Problem statement: Can you repeat the rows below with each "collectors" changed to "collected by" and nothing else altered?

--- BEGIN Data section ---

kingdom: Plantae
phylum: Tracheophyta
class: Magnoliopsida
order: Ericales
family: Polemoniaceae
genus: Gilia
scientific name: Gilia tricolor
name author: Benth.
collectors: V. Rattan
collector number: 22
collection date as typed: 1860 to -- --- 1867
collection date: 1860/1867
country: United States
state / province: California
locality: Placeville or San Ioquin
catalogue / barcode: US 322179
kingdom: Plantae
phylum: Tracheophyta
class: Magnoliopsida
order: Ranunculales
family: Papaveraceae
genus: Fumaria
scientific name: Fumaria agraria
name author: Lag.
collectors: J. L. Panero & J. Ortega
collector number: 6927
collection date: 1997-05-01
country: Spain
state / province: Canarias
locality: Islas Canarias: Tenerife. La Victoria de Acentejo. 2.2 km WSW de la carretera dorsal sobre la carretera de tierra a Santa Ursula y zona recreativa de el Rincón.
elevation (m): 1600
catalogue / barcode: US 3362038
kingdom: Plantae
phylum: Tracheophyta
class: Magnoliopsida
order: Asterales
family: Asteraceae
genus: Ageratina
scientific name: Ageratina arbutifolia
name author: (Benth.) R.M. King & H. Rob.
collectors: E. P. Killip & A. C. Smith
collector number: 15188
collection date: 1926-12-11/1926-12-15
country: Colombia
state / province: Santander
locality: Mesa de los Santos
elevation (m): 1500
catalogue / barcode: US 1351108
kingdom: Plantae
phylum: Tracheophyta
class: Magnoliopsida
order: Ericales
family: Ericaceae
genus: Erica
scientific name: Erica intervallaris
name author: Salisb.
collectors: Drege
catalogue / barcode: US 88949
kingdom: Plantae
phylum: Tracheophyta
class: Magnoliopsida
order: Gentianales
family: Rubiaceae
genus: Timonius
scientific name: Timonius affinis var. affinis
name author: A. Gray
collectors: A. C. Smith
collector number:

--- END Data section ---

Finished answer:
kingdom: Plantae
phylum: Tracheophyta
class: Magnoliopsida
order: Ericales
family: Polemoniaceae
genus: Gilia
scientific name: Gilia tricolor
name author: Benth.
collected by: V. Rattan
collector number: 22
collection date as typed: 1860 to -- --- 1867
collection date: 1860/1867
country: United States
state / province: California
locality: Placeville or San Ioquin
catalogue / barcode: US 322179
kingdom: Plantae
phylum: Tracheophyta
class: Magnoliopsida
order: Ranunculales
family: Papaveraceae
genus: Fumaria
scientific name: Fumaria agraria
name author: Lag.
collected by: J. L. Panero & J. Ortega
collector number: 6927
collection date: 1997-05-01
country: Spain
state / province: Canarias
locality: Islas Canarias: Tenerife. La Victoria de Acentejo. 2.2 km WSW de la carretera dorsal sobre la carretera de tierra a Santa Ursula y zona recreativa de el Rincón.
elevation (m): 1600
catalogue / barcode: US 3362038
kingdom: Plantae
phylum: Tracheophyta
class: Magnoliopsida
order: Asterales
family: Asteraceae
genus: Ageratina
scientific name: Ageratina arbutifolia
name author: (Benth.) R.M. King & H. Rob.
collected by: E. P. Killip & A. C. Smith
collector number: 15188
collection date: 1926-12-11/1926-12-15
country: Colombia
state / province: Santander
locality: Mesa de los Santos
elevation (m): 1500
catalogue / barcode: US 1351108
kingdom: Plantae
phylum: Tracheophyta
class: Magnoliopsida
order: Ericales
family: Ericaceae
genus: Erica
scientific name: Erica intervallaris
name author: Salisb.
collected by: Drege
catalogue / barcode: US 88949
kingdom: Plantae
phylum: Tracheophyta
class: Magnoliopsida
order: Gentianales
family: Rubiaceae
genus: Timonius
scientific name: Timonius affinis var. affinis
name author: A. Gray
collected by: A. C. Smith
collector number:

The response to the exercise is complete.